• Exercise data:
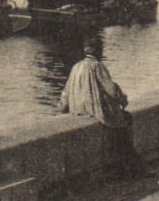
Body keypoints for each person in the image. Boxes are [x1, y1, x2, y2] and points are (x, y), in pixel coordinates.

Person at [60, 42, 149, 180]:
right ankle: (134, 170)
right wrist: (123, 101)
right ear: (97, 51)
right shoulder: (97, 66)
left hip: (79, 110)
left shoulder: (76, 67)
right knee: (123, 129)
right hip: (95, 110)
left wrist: (61, 110)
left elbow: (65, 94)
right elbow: (111, 90)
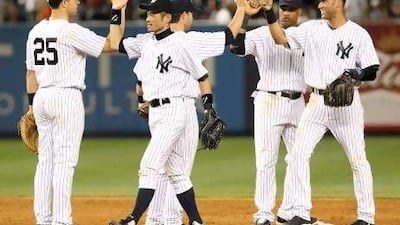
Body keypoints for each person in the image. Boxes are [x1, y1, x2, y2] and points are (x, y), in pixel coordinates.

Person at [107, 0, 246, 225]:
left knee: (149, 166)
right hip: (159, 112)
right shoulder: (147, 43)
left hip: (177, 109)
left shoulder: (184, 41)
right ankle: (195, 221)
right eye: (147, 14)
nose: (148, 18)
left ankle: (133, 219)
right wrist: (117, 9)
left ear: (169, 17)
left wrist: (208, 108)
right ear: (183, 14)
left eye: (153, 13)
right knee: (176, 173)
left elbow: (204, 73)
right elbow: (118, 47)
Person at [259, 0, 380, 224]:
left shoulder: (358, 34)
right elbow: (280, 38)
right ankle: (301, 212)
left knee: (358, 160)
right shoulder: (310, 29)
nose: (320, 4)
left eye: (325, 0)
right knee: (297, 155)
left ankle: (366, 217)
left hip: (347, 106)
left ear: (337, 2)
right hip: (316, 102)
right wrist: (268, 13)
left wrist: (358, 73)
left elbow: (372, 70)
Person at [24, 0, 122, 224]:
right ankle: (61, 220)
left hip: (42, 97)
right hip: (66, 96)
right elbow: (111, 45)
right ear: (64, 2)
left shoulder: (35, 31)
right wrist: (118, 11)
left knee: (45, 161)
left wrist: (31, 107)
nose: (78, 2)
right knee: (64, 163)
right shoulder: (70, 31)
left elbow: (30, 73)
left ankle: (44, 219)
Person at [231, 0, 328, 224]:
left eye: (291, 9)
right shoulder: (262, 34)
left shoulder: (308, 35)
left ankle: (291, 211)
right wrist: (244, 14)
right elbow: (236, 47)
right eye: (283, 8)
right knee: (266, 160)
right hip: (269, 100)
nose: (286, 13)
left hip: (297, 103)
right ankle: (263, 214)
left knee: (299, 158)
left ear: (300, 12)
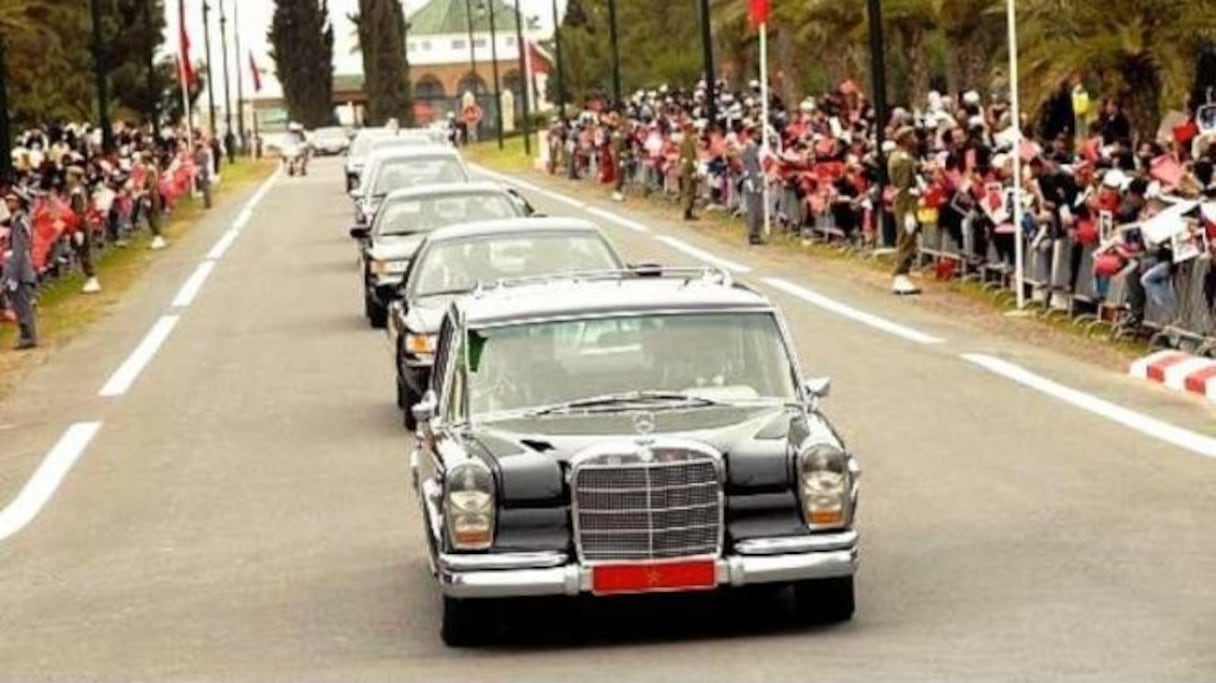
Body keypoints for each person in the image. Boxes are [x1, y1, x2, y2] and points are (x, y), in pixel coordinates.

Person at [4, 186, 38, 350]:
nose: (8, 202)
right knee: (21, 304)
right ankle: (27, 335)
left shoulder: (18, 222)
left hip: (20, 268)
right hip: (22, 266)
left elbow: (18, 251)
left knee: (22, 305)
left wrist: (12, 275)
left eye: (12, 200)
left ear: (19, 202)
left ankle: (28, 337)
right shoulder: (21, 219)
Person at [889, 126, 922, 295]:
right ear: (905, 139)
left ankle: (902, 273)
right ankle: (900, 274)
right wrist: (910, 209)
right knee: (906, 238)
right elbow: (904, 187)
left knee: (907, 237)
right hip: (906, 203)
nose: (915, 139)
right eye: (912, 136)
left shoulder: (902, 156)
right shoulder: (902, 159)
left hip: (905, 201)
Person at [741, 122, 765, 245]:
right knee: (754, 209)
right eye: (757, 133)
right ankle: (753, 234)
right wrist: (755, 182)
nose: (759, 135)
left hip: (755, 180)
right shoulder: (749, 148)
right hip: (752, 181)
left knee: (758, 209)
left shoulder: (753, 147)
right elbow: (751, 167)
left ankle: (756, 232)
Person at [678, 119, 699, 220]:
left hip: (686, 166)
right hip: (688, 167)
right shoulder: (688, 140)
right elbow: (690, 156)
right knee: (689, 190)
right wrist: (694, 169)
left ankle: (688, 210)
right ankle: (687, 211)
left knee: (690, 189)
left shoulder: (687, 139)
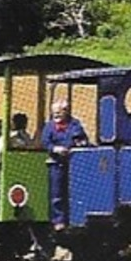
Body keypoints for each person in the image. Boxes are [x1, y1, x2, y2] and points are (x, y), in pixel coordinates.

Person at [40, 98, 90, 236]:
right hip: (56, 163)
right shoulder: (49, 126)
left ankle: (76, 218)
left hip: (74, 163)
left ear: (66, 112)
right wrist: (54, 148)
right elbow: (45, 142)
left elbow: (81, 139)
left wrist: (77, 145)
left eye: (59, 112)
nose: (56, 115)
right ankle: (58, 221)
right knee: (57, 193)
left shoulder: (74, 124)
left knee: (74, 192)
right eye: (54, 112)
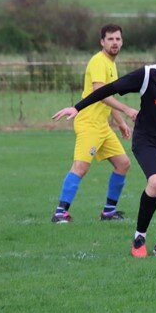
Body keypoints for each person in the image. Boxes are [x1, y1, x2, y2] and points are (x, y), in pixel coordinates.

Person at [52, 34, 156, 258]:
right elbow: (108, 89)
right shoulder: (148, 74)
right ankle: (139, 237)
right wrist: (77, 107)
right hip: (146, 141)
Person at [51, 24, 138, 223]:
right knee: (80, 167)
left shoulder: (111, 63)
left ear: (122, 42)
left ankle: (108, 212)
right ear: (102, 42)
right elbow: (100, 93)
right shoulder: (98, 61)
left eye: (117, 39)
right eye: (110, 39)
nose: (114, 42)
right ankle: (60, 213)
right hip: (89, 123)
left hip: (102, 126)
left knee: (123, 164)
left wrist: (121, 123)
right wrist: (127, 109)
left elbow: (109, 96)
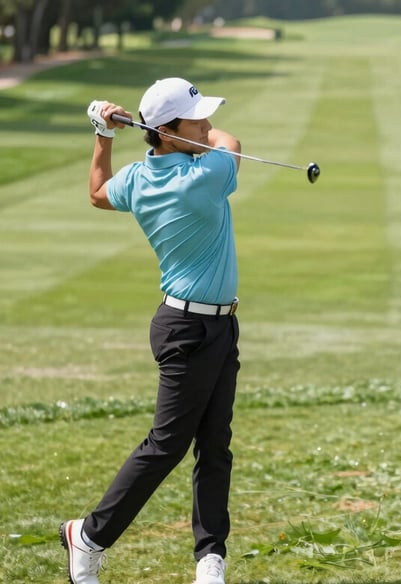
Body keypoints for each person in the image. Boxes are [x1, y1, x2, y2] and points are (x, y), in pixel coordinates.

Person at [60, 77, 243, 584]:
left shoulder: (140, 179)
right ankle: (89, 537)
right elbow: (232, 144)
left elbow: (98, 193)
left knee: (215, 443)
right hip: (188, 328)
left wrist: (104, 134)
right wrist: (203, 138)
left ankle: (211, 558)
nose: (206, 124)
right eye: (196, 118)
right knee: (167, 444)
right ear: (164, 131)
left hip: (216, 324)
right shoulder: (205, 174)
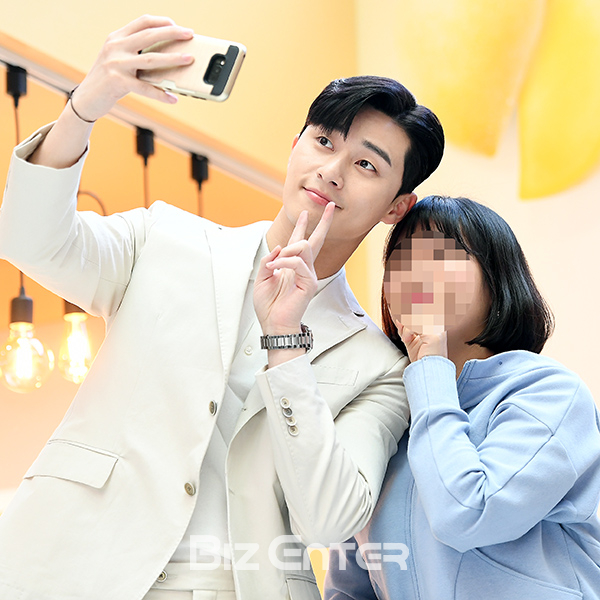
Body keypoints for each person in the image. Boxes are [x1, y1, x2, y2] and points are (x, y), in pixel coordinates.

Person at [0, 15, 445, 600]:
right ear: (295, 146)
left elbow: (330, 519)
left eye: (366, 165)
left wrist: (284, 343)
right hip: (69, 565)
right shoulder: (164, 238)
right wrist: (85, 107)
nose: (331, 171)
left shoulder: (380, 366)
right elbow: (30, 239)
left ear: (395, 207)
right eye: (323, 141)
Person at [324, 195, 600, 600]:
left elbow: (467, 515)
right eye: (400, 261)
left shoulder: (549, 393)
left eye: (442, 256)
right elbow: (349, 587)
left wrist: (430, 371)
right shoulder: (384, 412)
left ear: (497, 277)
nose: (416, 274)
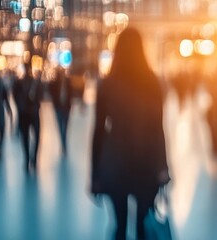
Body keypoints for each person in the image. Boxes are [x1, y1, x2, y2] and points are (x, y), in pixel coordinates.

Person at [91, 28, 170, 240]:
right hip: (146, 161)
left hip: (116, 162)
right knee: (144, 223)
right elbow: (157, 127)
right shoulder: (152, 83)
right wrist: (162, 167)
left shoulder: (108, 84)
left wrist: (95, 174)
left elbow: (98, 129)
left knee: (119, 223)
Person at [12, 65, 44, 171]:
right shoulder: (21, 83)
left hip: (29, 113)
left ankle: (30, 158)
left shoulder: (30, 83)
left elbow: (40, 95)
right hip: (28, 113)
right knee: (28, 136)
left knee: (28, 137)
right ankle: (30, 158)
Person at [48, 67, 73, 155]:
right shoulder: (55, 83)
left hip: (66, 108)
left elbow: (71, 93)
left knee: (65, 127)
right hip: (58, 107)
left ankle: (64, 144)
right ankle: (63, 144)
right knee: (60, 126)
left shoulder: (68, 82)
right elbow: (50, 91)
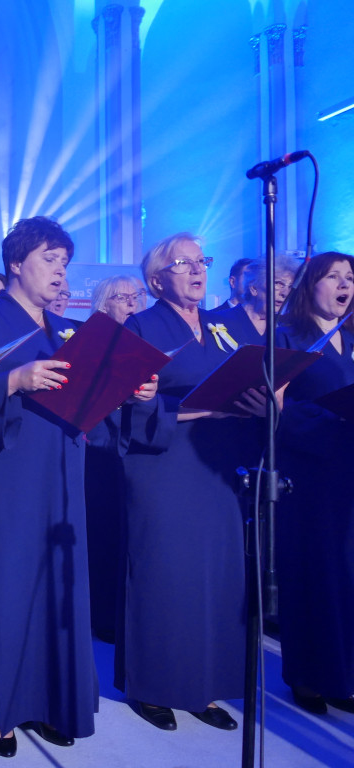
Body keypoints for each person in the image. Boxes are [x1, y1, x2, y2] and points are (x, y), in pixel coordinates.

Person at [0, 217, 151, 758]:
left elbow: (91, 399)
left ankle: (48, 700)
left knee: (54, 585)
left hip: (60, 469)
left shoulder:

• Work to complete: Extract the entries in full, exactly as they are, minus the pictures.

• Solved exercise:
Body keypoints for each person in the image. Boxes are [x1, y1, x2, y2] and points are (x, y), in pixel coordinates.

Person at [60, 42, 149, 180]:
right ankle: (134, 170)
right wrist: (123, 101)
right ear: (97, 51)
right shoulder: (97, 66)
left hip: (79, 110)
left shoulder: (76, 67)
right knee: (123, 129)
right hip: (95, 110)
left wrist: (61, 110)
left elbow: (65, 94)
right elbow: (111, 90)
Body keypoints for each person in the image. Boxes are [x1, y1, x2, y2] and points are (x, y), in pixel coordinates.

Person at [107, 0, 246, 225]:
left knee: (149, 166)
right hip: (159, 112)
right shoulder: (147, 43)
left hip: (177, 109)
left shoulder: (184, 41)
right ankle: (195, 221)
right eye: (147, 14)
nose: (148, 18)
left ankle: (133, 219)
right wrist: (117, 9)
left ear: (169, 17)
left wrist: (208, 108)
right ear: (183, 14)
left eye: (153, 13)
right knee: (176, 173)
left elbow: (204, 73)
right elbow: (118, 47)
Person at [259, 0, 380, 224]:
left shoulder: (358, 34)
right elbow: (280, 38)
right ankle: (301, 212)
left knee: (358, 160)
right shoulder: (310, 29)
nose: (320, 4)
left eye: (325, 0)
right knee: (297, 155)
left ankle: (366, 217)
left hip: (347, 106)
left ear: (337, 2)
right hip: (316, 102)
right wrist: (268, 13)
left wrist: (358, 73)
left elbow: (372, 70)
Person at [24, 0, 122, 224]:
right ankle: (61, 220)
left hip: (42, 97)
right hip: (66, 96)
right elbow: (111, 45)
right ear: (64, 2)
left shoulder: (35, 31)
right wrist: (118, 11)
left knee: (45, 161)
left wrist: (31, 107)
nose: (78, 2)
right knee: (64, 163)
right shoulder: (70, 31)
left elbow: (30, 73)
left ankle: (44, 219)
Person at [231, 0, 328, 224]:
left eye: (291, 9)
right shoulder: (262, 34)
left shoulder: (308, 35)
left ankle: (291, 211)
right wrist: (244, 14)
right elbow: (236, 47)
right eye: (283, 8)
right knee: (266, 160)
right hip: (269, 100)
nose: (286, 13)
left hip: (297, 103)
right ankle: (263, 214)
left knee: (299, 158)
left ear: (300, 12)
Body keypoints for each person in the image. Boxes are [x1, y1, x2, y2] and points are (x, y), in pixel coordinates.

Person at [4, 186, 38, 350]:
nose: (8, 202)
right knee: (21, 304)
right ankle: (27, 335)
left shoulder: (18, 222)
left hip: (20, 268)
right hip: (22, 266)
left elbow: (18, 251)
left knee: (22, 305)
left wrist: (12, 275)
left eye: (12, 200)
left ear: (19, 202)
left ankle: (28, 337)
right shoulder: (21, 219)
Person at [889, 126, 922, 295]:
right ear: (905, 139)
left ankle: (902, 273)
right ankle: (900, 274)
right wrist: (910, 209)
right knee: (906, 238)
right elbow: (904, 187)
left knee: (907, 237)
right hip: (906, 203)
nose: (915, 139)
right eye: (912, 136)
left shoulder: (902, 156)
right shoulder: (902, 159)
left hip: (905, 201)
Person at [741, 122, 765, 245]:
right knee: (754, 209)
right eye: (757, 133)
right ankle: (753, 234)
right wrist: (755, 182)
nose: (759, 135)
left hip: (755, 180)
right shoulder: (749, 148)
right hip: (752, 181)
left knee: (758, 209)
left shoulder: (753, 147)
right elbow: (751, 167)
left ankle: (756, 232)
Person at [678, 119, 699, 220]:
left hip: (686, 166)
right hip: (688, 167)
right shoulder: (688, 140)
right elbow: (690, 156)
right knee: (689, 190)
right wrist: (694, 169)
left ankle: (688, 210)
right ankle: (687, 211)
left knee: (690, 189)
left shoulder: (687, 139)
Body keypoints for each person in the image. Boxes are [x1, y1, x2, y2] and points are (x, y), in pixel coordinates.

Person at [40, 98, 90, 236]:
right hip: (56, 163)
right shoulder: (49, 126)
left ankle: (76, 218)
left hip: (74, 163)
left ear: (66, 112)
right wrist: (54, 148)
right elbow: (45, 142)
left elbow: (81, 139)
left wrist: (77, 145)
left eye: (59, 112)
nose: (56, 115)
right ankle: (58, 221)
right knee: (57, 193)
left shoulder: (74, 124)
left knee: (74, 192)
right eye: (54, 112)
Body keypoints for each person in the image. Boxes are [x1, y1, x2, y2] and points are (x, y), in pixel coordinates.

Person at [52, 34, 156, 258]:
right elbow: (108, 89)
right shoulder: (148, 74)
right ankle: (139, 237)
right wrist: (77, 107)
right hip: (146, 141)
Person at [51, 24, 138, 223]:
right knee: (80, 167)
left shoulder: (111, 63)
left ear: (122, 42)
left ankle: (108, 212)
right ear: (102, 42)
right elbow: (100, 93)
right shoulder: (98, 61)
left eye: (117, 39)
right eye: (110, 39)
nose: (114, 42)
right ankle: (60, 213)
right hip: (89, 123)
left hip: (102, 126)
left knee: (123, 164)
left wrist: (121, 123)
right wrist: (127, 109)
left elbow: (109, 96)
Body keypoints for each person in the image. Boxes are [x1, y1, x2, y2] and points are (x, y), in pixel coordinates.

Person at [60, 77, 243, 584]:
left shoulder: (140, 179)
right ankle: (89, 537)
right elbow: (232, 144)
left elbow: (98, 193)
left knee: (215, 443)
right hip: (188, 328)
left wrist: (104, 134)
right wrist: (203, 138)
left ankle: (211, 558)
nose: (206, 124)
right eye: (196, 118)
right knee: (167, 444)
right ear: (164, 131)
left hip: (216, 324)
right shoulder: (205, 174)
Body keypoints for each person in the image. Boxes are [x1, y1, x2, y2] and points are (x, y), in pixel coordinates.

Person at [0, 15, 445, 600]:
right ear: (295, 146)
left elbow: (330, 519)
left eye: (366, 165)
left wrist: (284, 343)
right hip: (69, 565)
right shoulder: (164, 238)
right wrist: (85, 107)
nose: (331, 171)
left shoulder: (380, 366)
right elbow: (30, 239)
left ear: (395, 207)
right eye: (323, 141)
Person at [324, 195, 600, 600]:
left elbow: (467, 515)
right eye: (400, 261)
left shoulder: (549, 393)
left eye: (442, 256)
right elbow: (349, 587)
left wrist: (430, 371)
right shoulder: (384, 412)
left ear: (497, 277)
nose: (416, 274)
Body keypoints for each person in the image. Boxes are [x1, y1, x2, y2] and points are (x, y), in pixel coordinates.

Person at [91, 28, 170, 240]:
right hip: (146, 161)
left hip: (116, 162)
right knee: (144, 223)
right elbow: (157, 127)
right shoulder: (152, 83)
right wrist: (162, 167)
left shoulder: (108, 84)
left wrist: (95, 174)
left elbow: (98, 129)
left knee: (119, 223)
Person at [12, 65, 44, 171]:
right shoulder: (21, 83)
left hip: (29, 113)
left ankle: (30, 158)
left shoulder: (30, 83)
left elbow: (40, 95)
right hip: (28, 113)
right knee: (28, 136)
left knee: (28, 137)
right ankle: (30, 158)
Person at [48, 67, 73, 155]:
right shoulder: (55, 83)
left hip: (66, 108)
left elbow: (71, 93)
left knee: (65, 127)
right hip: (58, 107)
left ankle: (64, 144)
right ankle: (63, 144)
right knee: (60, 126)
left shoulder: (68, 82)
right elbow: (50, 91)
Body keypoints for each person in the image. Boxes are [x1, y1, x2, y2] and points are (x, y), in pixel coordinates.

Person at [0, 217, 151, 758]:
left elbow: (91, 399)
left ankle: (48, 700)
left knee: (54, 585)
left hip: (60, 469)
left shoulder:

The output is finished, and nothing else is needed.